### Butir Tugas:
Teruskan teks tentang integrasi sosial, dimulai tepat sesudah kalimat terakhirnya.

### Teks Bacaan:
____
Dalam teori fungsional struktural,
sistem sosial terintegrasi berlandas pada dua hal yakni: Suatu masyarakat senantiasa
terintegrasi diatas tumbuhnya konsensus diantara sebagian besar anggota
masyarakat akan nilai-nilai kemasyarakatan yang bersifat universal, dan
Masyarakat terintegrasi juga karena berbagai anggota masyarakat sekaligus
menjadi anggota berbagai kesatuan sosial yang berfungsi menetralisir konflik
yang terjadi dari sebab adanya loyalitas ganda.[1]
Wirth menjelaskan bahwa untuk mencapai
persatuan, integrasi, mufakat ataupun kebulatan pada masyarakat maka menurutnya
alat-alat komunikasi sebagai satu-satunya faktor penyebab kemufakatan tersebut;[2]
Mufakat tidak hanya didukung dan
dijaga oleh ikatan saling bergantung dan oleh sebuah dasar budaya umum tetapi
oleh jaringan institusi yang memasukkan tradisi yang telah ada dalam masyarakat
dan nilai-nilai standar serta norma dimana mereka dapat menentukan dan
mengimplementasikan, tidak hanya oleh faktor hidup bersama dan
saling tergantung, tetapi juga oleh kelanjutan arus komunikasi massa yang
sesuai dengan hadirnya atau adanya beberapa bentuk masyarakat pendahulu yang mengikat
masyarakat tersebut untuk hidup bersama dan mengerahkan kepada kegiatan yang
berkelanjutan.
Geertz juga menyatakan bahwa aspek-aspek
kebudayaan primordial dalam kebudayaan Jawa masih bertahan pada masa kini dan
berkembangnya kebudayaan nasional sebagai faktor yang ikut mewujudkan integrasi
sosial. Menurut Durkheim, integrasi sosial itu sering diidentikkan dengan istilah
solidaritas sosial yang diklasifikasikannya menjadi dua yakni solidaritas
organik dan mekanik;[3]
a. Solidaritas mekanik,
didasarkan pada kesadaran pada suatu “kesadaran kolektif” bersama yang menunjuk
pada totalitas kepercayaan-kepercayaan dan sentiment bersama yang rata-rata ada
pada warga masyarakat yang sama. Solidaritas semacam ini tergantung pada
individu-individu yang memiliki sifat-sifat yang sama dan menganut kepercayaan
dan pola normatif yang sama pula.
b. Solidaritas organik muncul karena
pembagian kerja bertambah besar solidaritas ini didasarkan pada tingkat saling ketergantungan
yang tinggi.
Dalam teorinya Parsons
menganalogikan perubahan sosial dalam masyarakat seperti halnya pertumbuhan
pada makhluk hidup. Komponen utama pemikiran Parsons adalah adanya proses diferensiasi.
____
### Data yang Diberikan:
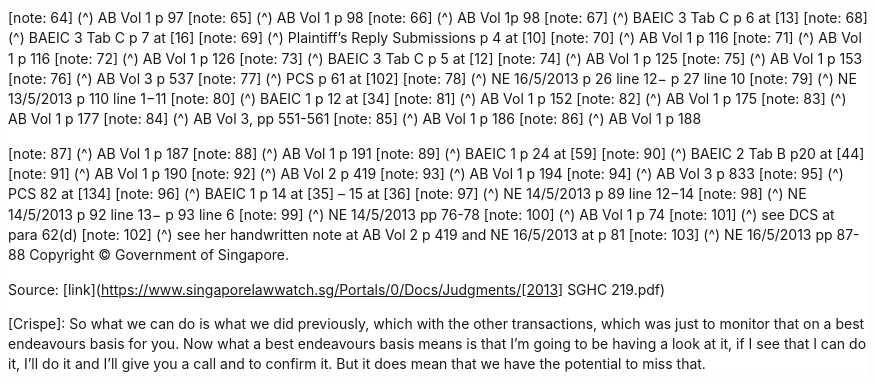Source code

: 
[note: 64] (^) AB Vol 1 p 97 [note: 65] (^) AB Vol 1 p 98 [note: 66] (^) AB Vol 1p 98 [note: 67] (^) BAEIC 3 Tab C p 6 at [13] [note: 68] (^) BAEIC 3 Tab C p 7 at [16] [note: 69] (^) Plaintiff’s Reply Submissions p 4 at [10] [note: 70] (^) AB Vol 1 p 116 [note: 71] (^) AB Vol 1 p 116 [note: 72] (^) AB Vol 1 p 126 [note: 73] (^) BAEIC 3 Tab C p 5 at [12] [note: 74] (^) AB Vol 1 p 125 [note: 75] (^) AB Vol 1 p 153 [note: 76] (^) AB Vol 3 p 537 [note: 77] (^) PCS p 61 at [102] [note: 78] (^) NE 16/5/2013 p 26 line 12− p 27 line 10 [note: 79] (^) NE 13/5/2013 p 110 line 1−11 [note: 80] (^) BAEIC 1 p 12 at [34] [note: 81] (^) AB Vol 1 p 152 [note: 82] (^) AB Vol 1 p 175 [note: 83] (^) AB Vol 1 p 177 [note: 84] (^) AB Vol 3, pp 551-561 [note: 85] (^) AB Vol 1 p 186 [note: 86] (^) AB Vol 1 p 188 


[note: 87] (^) AB Vol 1 p 187 [note: 88] (^) AB Vol 1 p 191 [note: 89] (^) BAEIC 1 p 24 at [59] [note: 90] (^) BAEIC 2 Tab B p20 at [44] [note: 91] (^) AB Vol 1 p 190 [note: 92] (^) AB Vol 2 p 419 [note: 93] (^) AB Vol 1 p 194 [note: 94] (^) AB Vol 3 p 833 [note: 95] (^) PCS 82 at [134] [note: 96] (^) BAEIC 1 p 14 at [35] – 15 at [36] [note: 97] (^) NE 14/5/2013 p 89 line 12−14 [note: 98] (^) NE 14/5/2013 p 92 line 13− p 93 line 6 [note: 99] (^) NE 14/5/2013 pp 76-78 [note: 100] (^) AB Vol 1 p 74 [note: 101] (^) see DCS at para 62(d) [note: 102] (^) see her handwritten note at AB Vol 2 p 419 and NE 16/5/2013 at p 81 [note: 103] (^) NE 16/5/2013 pp 87-88 Copyright © Government of Singapore. 


Source: [link](https://www.singaporelawwatch.sg/Portals/0/Docs/Judgments/[2013] SGHC 219.pdf)


 [Crispe]: So what we can do is what we did previously, which with the other transactions, which was just to monitor that on a best endeavours basis for you. Now what a best endeavours basis means is that I’m going to be having a look at it, if I see that I can do it, I’ll do it and I’ll give you a call and to confirm it. But it does mean that we have the potential to miss that.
____
### Jawaban Latihan:
Parsons berpendapat bahwa setiap masyarakat tersusun dari sekumpulan subsistem
yang berbeda berdasarkan strukturnya maupun berdasarkan makna fungsionalnya bagi
masyarakat yang lebih luas. Ketika masyarakat berubah, umumnya masyarakat
tersebut akan tumbuh dengan kemampuan yang lebih baik untuk menanggulangi permasalahan
hidupnya. Dapat dikatakan, Parsons termasuk dalam golongan yang memandang optimis
sebuah proses perubahan.[4]
Tonnies menyebutkan bahwa integritas,
kebersamaan dikalangan para anggota dipersatukan dan disemangati oleh karena adanya
ikatan persaudaraan, simpati dan perasaan lainnya. Beliau menyatakan bahwa
semua persekutuan hidup yang dinamakan Gemeinschaft itu keluarga, oleh
karenanya ketiga soko guru yang menyokong Gemeinschaft diantaranya; Darah
Gemeinschaft by blood seperti; keluarga, kelompok kerabat. Tempat tinggal atau
tanah Gemeinschaft of place, dan Jiwa atau rasa kekerabatan, ketetanggaan dan
persahabatan Gemeinschaft of mind.[5]
Gemeinschaft sering dipahami sebagai
perjanjian atau kontrak, dalam tipe ini kebersamaan dan integrasi berasal dari faktor-faktor
lahiriah, seperti persetujuan, peraturan, undang-undang dan lain sebagainya, sehingga
kepentingan dari tiap individu lebih menonjol dibandingkan dengan tipe
Gemeinschaft yang mampu membentuk suatu kesatuan hidup yang memiliki unsur kesatuan
dan kolektivitas lebih menonjol. Karena Gemeinschaft bentuk kehidupan bersama dimana
anggota-anggotanya diikat oleh hubungan batin yang murni, bersifat alamiah dan
kekal.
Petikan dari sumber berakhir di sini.